Text of statute as originally enacted

Revised text of statute as amended

= Commons Act 1285 =

Act of the Parliament of England

The Commons Act 1285 (13 Edw. 1. c. 46) was an act of the Parliament of England. It was chapter 46 of the Statute of Westminster the Second.

== Subsequent developments ==
The act was extended to Ireland by Poynings' Law 1495 (10 Hen. 7. c. 22 (I)).

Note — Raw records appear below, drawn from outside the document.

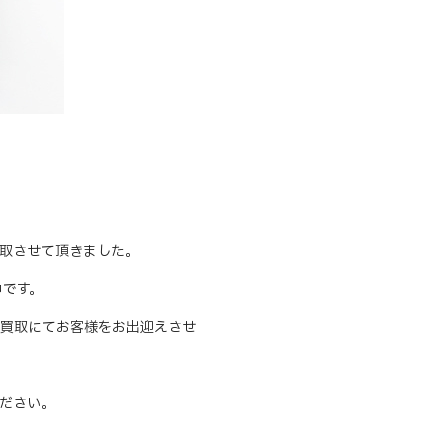
お買取させて頂きました。
中です。
買取にてお客様をお出迎えさせ
ださい。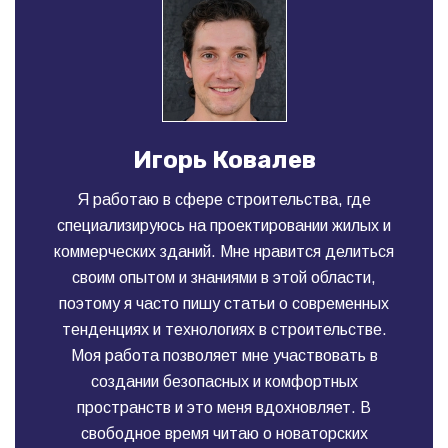
Игорь Ковалев
Я работаю в сфере строительства, где
специализируюсь на проектировании жилых и
коммерческих зданий. Мне нравится делиться
своим опытом и знаниями в этой области,
поэтому я часто пишу статьи о современных
тенденциях и технологиях в строительстве.
Моя работа позволяет мне участвовать в
создании безопасных и комфортных
пространств и это меня вдохновляет. В
свободное время читаю о новаторских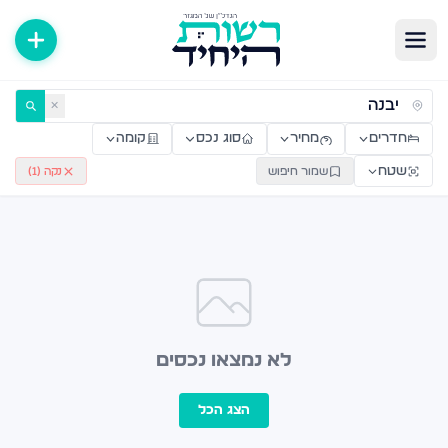
ירות למכירה ולהשכרה — רשות היחיד
✕
חדרים
מחיר
סוג נכס
קומה
שטח
שמור חיפוש
נקה (
1
)
לא נמצאו נכסים
הצג הכל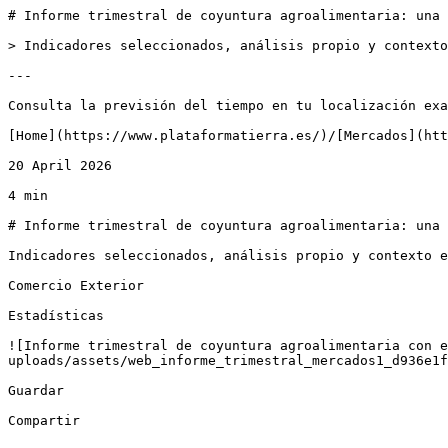
# Informe trimestral de coyuntura agroalimentaria: una 
> Indicadores seleccionados, análisis propio y contexto
---

Consulta la previsión del tiempo en tu localización exa
[Home](https://www.plataformatierra.es/)/[Mercados](htt
20 April 2026

4 min

# Informe trimestral de coyuntura agroalimentaria: una 
Indicadores seleccionados, análisis propio y contexto e
Comercio Exterior

Estadísticas

![Informe trimestral de coyuntura agroalimentaria con e
uploads/assets/web_informe_trimestral_mercados1_d936e1f
Guardar

Compartir
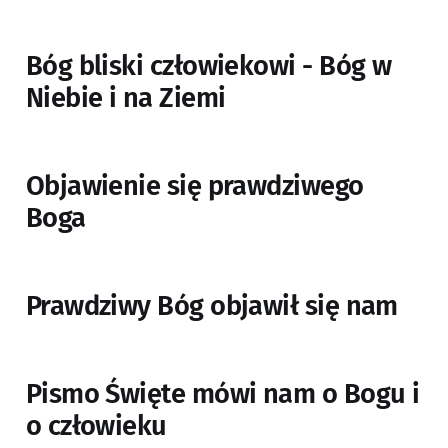
Bóg bliski człowiekowi - Bóg w
Niebie i na Ziemi
Objawienie się prawdziwego
Boga
Prawdziwy Bóg objawił się nam
Pismo Święte mówi nam o Bogu i
o człowieku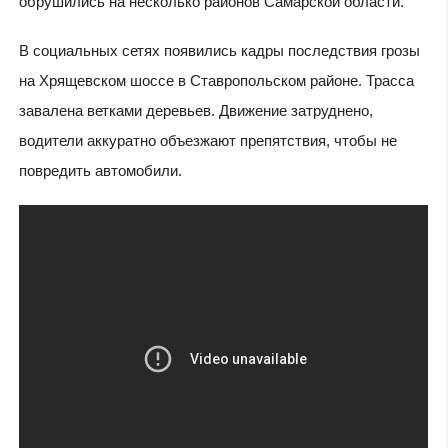
обрушились на несколько районов Самарской области.
В социальных сетях появились кадры последствия грозы
на Хрящевском шоссе в Ставропольском районе. Трасса
завалена ветками деревьев. Движение затруднено,
водители аккуратно объезжают препятствия, чтобы не
повредить автомобили.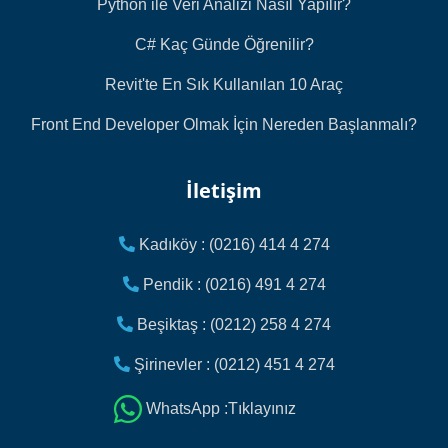
Python ile Veri Analizi Nasıl Yapılır?
C# Kaç Günde Öğrenilir?
Revit'te En Sık Kullanılan 10 Araç
Front End Developer Olmak İçin Nereden Başlanmalı?
İletişim
Kadıköy : (0216) 414 4 274
Pendik : (0216) 491 4 274
Beşiktaş : (0212) 258 4 274
Şirinevler : (0212) 451 4 274
WhatsApp :Tıklayınız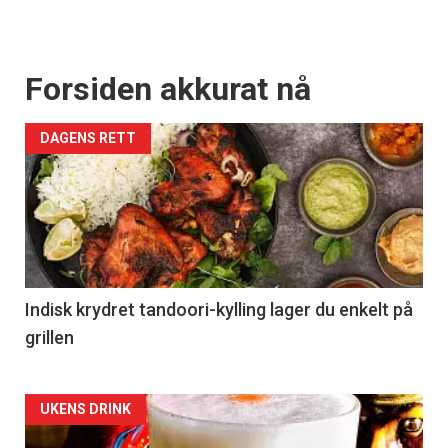
Få ukentlige nyhetsbrev fra
Apéritif
Forsiden akkurat nå
Vi tilbyr flere ukentlige nyhetsbrev. Du
kan fritt velge hvilke du ønsker å få
DAGENS RETT
tilsendt.
Registrer deg
Indisk krydret tandoori-kylling lager du enkelt på
grillen
Forsiden
UKENS DRINK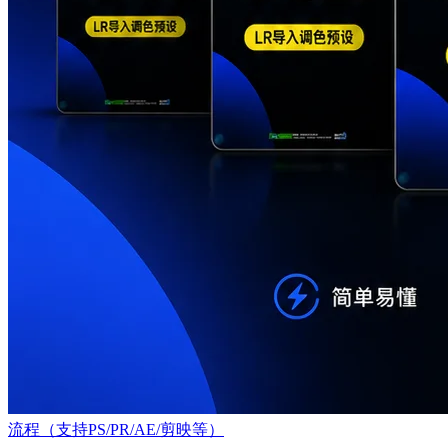
流程（支持PS/PR/AE/剪映等）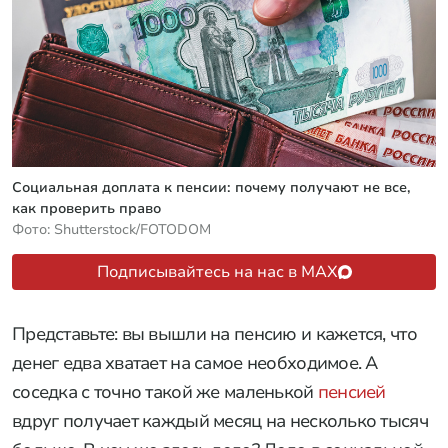
Социальная доплата к пенсии: почему получают не все,
как проверить право
Фото: Shutterstock/FOTODOM
Подписывайтесь на нас в MAX
Представьте: вы вышли на пенсию и кажется, что
денег едва хватает на самое необходимое. А
соседка с точно такой же маленькой
пенсией
вдруг получает каждый месяц на несколько тысяч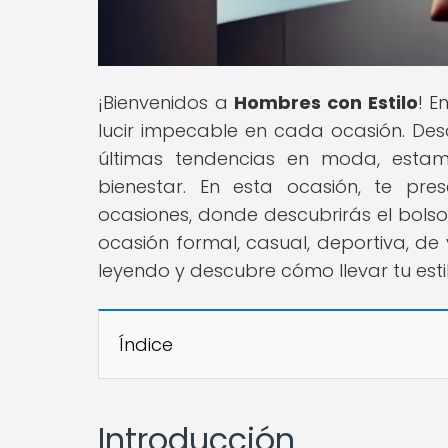
¡Bienvenidos a
Hombres con Estilo
! E
lucir impecable en cada ocasión. Des
últimas tendencias en moda, estam
bienestar. En esta ocasión, te pr
ocasiones, donde descubrirás el bol
ocasión formal, casual, deportiva, de v
leyendo y descubre cómo llevar tu estilo
Índice
Introducción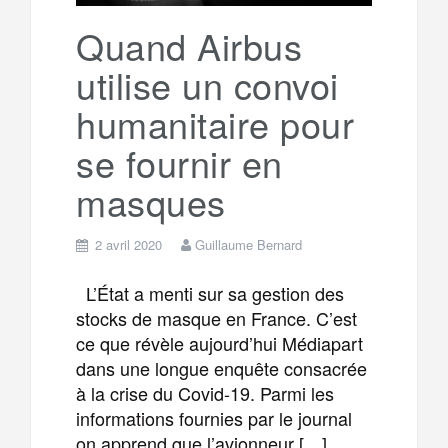
k
a
e
Quand Airbus
utilise un convoi
m
r
humanitaire pour
se fournir en
masques
2 avril 2020
Guillaume Bernard
L’État a menti sur sa gestion des
stocks de masque en France. C’est
ce que révèle aujourd’hui Médiapart
dans une longue enquête consacrée
à la crise du Covid-19. Parmi les
informations fournies par le journal
on apprend que l’avionneur […]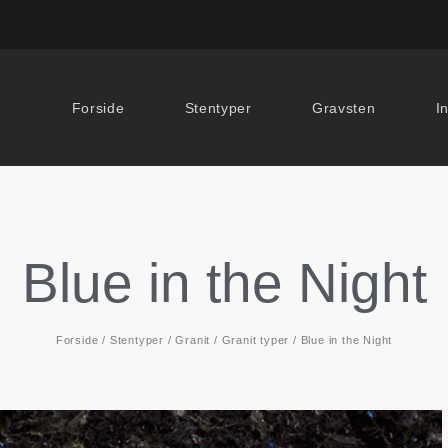
Forside
Stentyper
Gravsten
I
Blue in the Night
Forside
/
Stentyper
/
Granit
/
Granit typer
/ Blue in the Night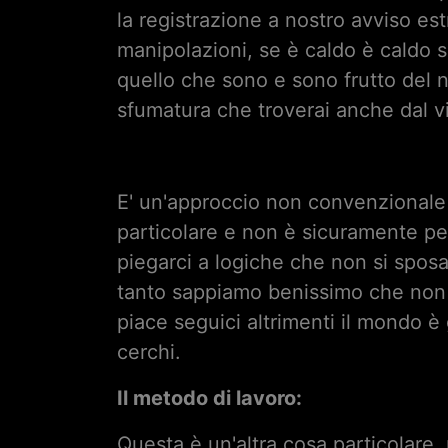
la registrazione a nostro avviso es
manipolazioni, se è caldo è caldo se
quello che sono e sono frutto del n
sfumatura che troverai anche dal v
E' un'approccio non convenzionale 
particolare e non è sicuramente per
piegarci a logiche che non si spos
tanto sappiamo benissimo che non 
piace seguici altrimenti il mondo è
cerchi.
Il metodo di lavoro
:
Questa è un'altra cosa particolare,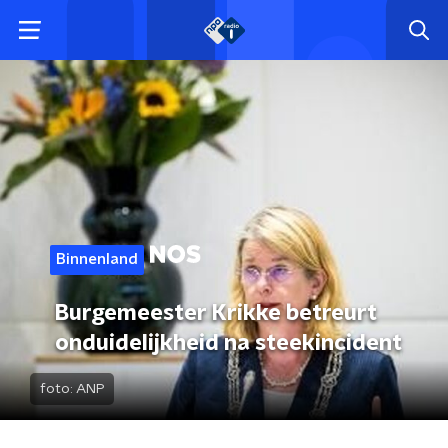
Binnenland
Burgemeester Krikke betreurt
onduidelijkheid na steekincident
foto:
ANP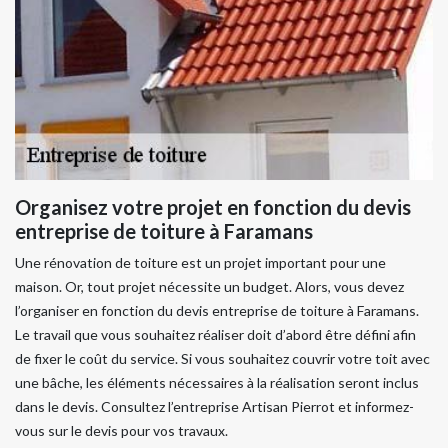
Organisez votre projet en fonction du devis
entreprise de toiture à Faramans
Une rénovation de toiture est un projet important pour une
maison. Or, tout projet nécessite un budget. Alors, vous devez
l’organiser en fonction du devis entreprise de toiture à Faramans.
Le travail que vous souhaitez réaliser doit d’abord être défini afin
de fixer le coût du service. Si vous souhaitez couvrir votre toit avec
une bâche, les éléments nécessaires à la réalisation seront inclus
dans le devis. Consultez l’entreprise Artisan Pierrot et informez-
vous sur le devis pour vos travaux.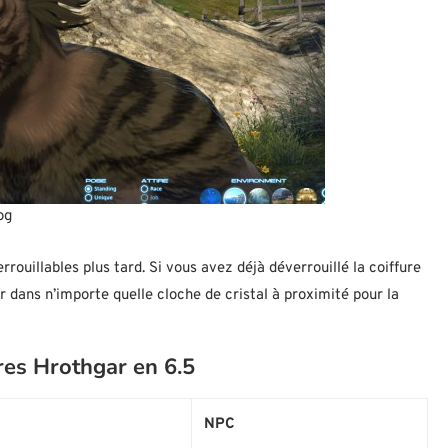
og
rouillables plus tard. Si vous avez déjà déverrouillé la coiffure
dans n’importe quelle cloche de cristal à proximité pour la
res Hrothgar en 6.5
NPC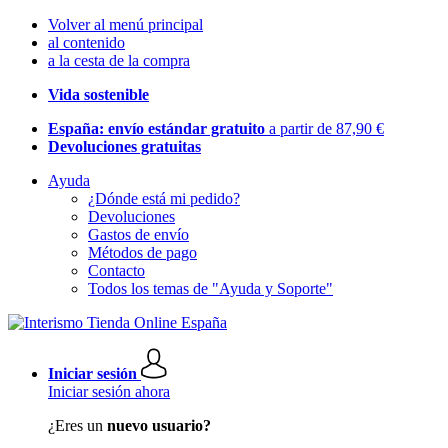
Volver al menú principal
al contenido
a la cesta de la compra
Vida sostenible
España: envío estándar gratuito
a partir de 87,90 €
Devoluciones gratuitas
Ayuda
¿Dónde está mi pedido?
Devoluciones
Gastos de envío
Métodos de pago
Contacto
Todos los temas de "Ayuda y Soporte"
Iniciar sesión
Iniciar sesión ahora
¿Eres un
nuevo usuario?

So much of this statute as ordained that the towns near adjoining were to be distrained to levy, at their own cost, a hedge or dyke overthrown, and to yield damages, was repealed, as to England and Wales, by the Criminal Statutes Repeal Act 1826 (7 & 8 Geo. 4. c. 27). It was repealed to the same extent, on 1 March 1829, as to all persons, matters and things over whom or which the jurisdiction of any of the King's courts of justice erected within the British Dominions under the government of the United Company of Merchants of England trading to the East Indies extended by section 125 of the Criminal Law (India) Act 1828 (9 Geo. 4. c. 74).

The whole act was repealed for Ireland by section 1 of, and the schedule to, the Statute Law Revision Act 1872 (No. 2) (35 & 36 Vict. c. 97), which came into force on 10 August 1872.

The whole act, so far as unrepealed, was repealed for Northern Ireland by section 1(1) of, and the first schedule to, the Statute Law Revision Act 1950 (14 Geo. 6. c. 6), which came into force on 23 May 1950.

The whole act was repealed for England and Wales by section 47(1) of, and part 3 of schedule 6 to, the Commons Act 2006, which came into force on 19 July 2006.